The acquisition price was $47,000 — the same price Meyers had paid the IRS when settling the company's accounts.4 Factory equipment was fully depreciated (book value: zero). Her first day as owner: 'What have I gotten myself into? Things are worse than I imagined.'3

The Turnaround

She hired her son Robert James Morgan III — Corporate Law concentration — as COO, responsible for financials, internet, customer interface, operations, and legal compliance.4 Together they executed a turnaround that the case study captured mid-process: discovering employee theft in the early months, restoring client relationships, modernizing operations while maintaining the craft.

American Hats LLC, as the company is now known, produces more than 5,000 handmade hats annually.1 The designs have appeared in Vogue magazine and have been shipped to customers in Germany.1 The factory still uses some of its original vintage equipment.2

The Discrepancy Note

The HBS case study contains conflicting acquisition dates — December 6, 2015 (listed as first day of ownership) and 2017 (listed as acquisition year).
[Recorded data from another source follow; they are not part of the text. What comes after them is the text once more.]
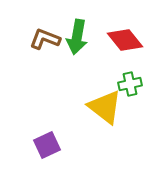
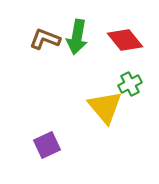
green cross: rotated 15 degrees counterclockwise
yellow triangle: rotated 12 degrees clockwise
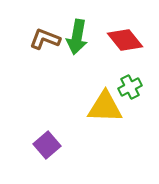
green cross: moved 3 px down
yellow triangle: rotated 48 degrees counterclockwise
purple square: rotated 16 degrees counterclockwise
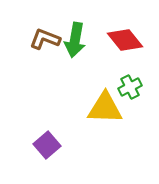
green arrow: moved 2 px left, 3 px down
yellow triangle: moved 1 px down
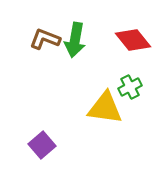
red diamond: moved 8 px right
yellow triangle: rotated 6 degrees clockwise
purple square: moved 5 px left
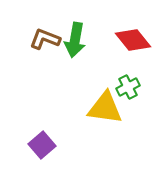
green cross: moved 2 px left
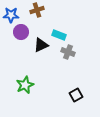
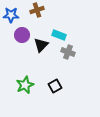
purple circle: moved 1 px right, 3 px down
black triangle: rotated 21 degrees counterclockwise
black square: moved 21 px left, 9 px up
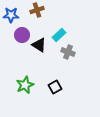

The CBS Philadelphia coverage of the factory's 101st anniversary in February 2025 states the purchase occurred in 2015.1 The Philadelphia Inquirer's 2019 profile describes Morgan-Thomas as having rescued the factory.2 This profile uses 2015 as the most supported acquisition year but flags the discrepancy.

All financial figures in this profile (the $47,000 purchase price, equipment valuations) are sourced from an HBS case study in which the authors state certain details have been disguised.4

Constraints & Tradeoffs

No Experience, Declining Craft

Morgan-Thomas entered a failing factory with no manufacturing background, no factory management experience, and no turnaround playbook. The American Hat Factory's equipment was fully depreciated — zero book value against a $122,900 replacement cost — meaning she acquired physical assets that were technically worthless by accounting standards but operationally essential and expensive to replace. The structural constraint was not just her inexperience; it was that the industry itself was contracting. Women's millinery had been in secular decline for decades. The number of factories capable of producing handmade women's hats in the United States could be counted on one hand.

A second constraint was discovered inside the factory: a longtime employee had been stealing finished hats and selling them through an informal channel. This is documented in the HBS case as a discovered fact, not a named accusation. The constraint was that she inherited not just a failing operation but an internal breach of trust that had been operating before she arrived — a liability she did not know existed until she was already the owner.

Note: Financial figures in this profile are sourced from the HBS case study (9-319-009), in which the authors state certain details have been disguised. Figures presented are illustrative of the case structure, not verified primary financial records.

What Actually Happened

Verified Operating

American Hats LLC — the operating name of the business Morgan-Thomas acquired — celebrated its 101st anniversary in February 2025 and continues to operate in Philadelphia. It is one of the few remaining millinery factories in the United States. The turnaround succeeded.

Her son Robert James Morgan III, who served as COO through the early stabilization period, continues to be involved in operations. The factory's survival represents a preservation of a craft that was actively closing in American manufacturing — Morgan-Thomas kept it open by refusing to accept that closing was an option.

Date discrepancy note: The HBS case contains conflicting acquisition dates — December 6, 2015 listed as first day of ownership, and 2017 listed as acquisition year. A 2019 Philadelphia Inquirer article dates her intervention to 2019. This discrepancy has not been resolved in published errata. This profile presents all three dates and flags the inconsistency.

Pattern Extraction

Morgan-Thomas's pattern is mission-before-expertise: enter a situation where the business logic suggests retreat, with resources insufficient for institutional analysis, and let the clarity of the mission substitute for the playbook that expertise would have provided. She did not have a turnaround strategy — she had a reason to not close. That reason drove decisions that a rational cost-benefit framework might not have supported.